Tuesday, June 3, 2008

Smith cheerleaders and critical thinking

There was a column in the New York Times one year ago, in June 2007, by a fellow named Timothy Egan. This guest commentary was a paean to US Senator Gordon Smith and Smith has gotten Frequent Flyer miles out of that column, rest assured. Egan fawned all over himself to extol the myriad virtues of our Senator—though it’s not clear where Egan is actually personally from. I strongly suspect he wrote the piece on the payroll of Smith, of the Republicans, or that he is willfully ignoring logic. Indeed, Egan seemed aware of the great numbers who have viewed Smith’s “change of heart” on Iraq (from chickenhawk to faux Bush opponent) and set them up as straw men to be knocked down with…illogic and avoidance. Here is Egan’s strongest defense of Smith’s cynical speech:

“Some people question the timing of the senator’s change of heart. Smith is vulnerable in this blue state, they say, and his conversion is just a ploy to save his seat. But there is something else at work here. Smith has the seat once held by Senator Mark Hatfield, another Republican who defied his party on matters of war and peace. Hatfield was a Navy man, a veteran of Iwo Jima and one of the first Americans to see Hiroshima after the atomic bomb was dropped. All that carnage changed his world view.

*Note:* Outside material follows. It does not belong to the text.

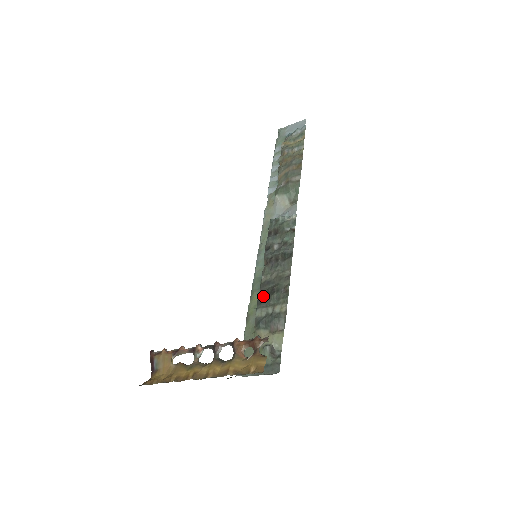
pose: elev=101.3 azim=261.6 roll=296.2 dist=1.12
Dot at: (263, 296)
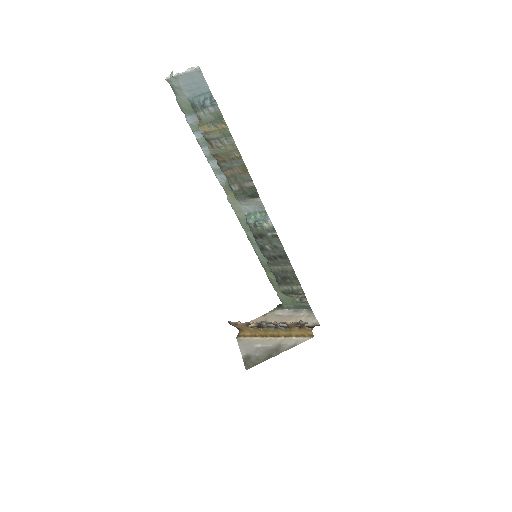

Smith was never in the armed forces. His biggest regret in life, he says, is that he never wore his country’s uniform. But unlike some chicken-hawks who did not serve — chief among them, Vice President Cheney, with his numerous draft deferments — he is not trying to make up for lost courage.”

Wait a minute. “There is something else at work here.” Like what? What does Hatfield’s strong position on pulling out of Vietnam—made public and powerfully when he was regarded as outrĂ© and marginalized as weak—have to do with Smith’s election season conversion? When the American people sent the strong signal in November 2006 that they wanted new leadership in Washington that would end the Iraquagmire, Smith’s antenna were up and working. He did a neat half-pirouette exactly one month later and announced his new rehabilitated position, one that lined up in our blue state. Hatfield had exactly nothing whatsoever to do with this, nor was it a Hatfieldesque profile in courage. We call it the Smith profile in pusillanimity.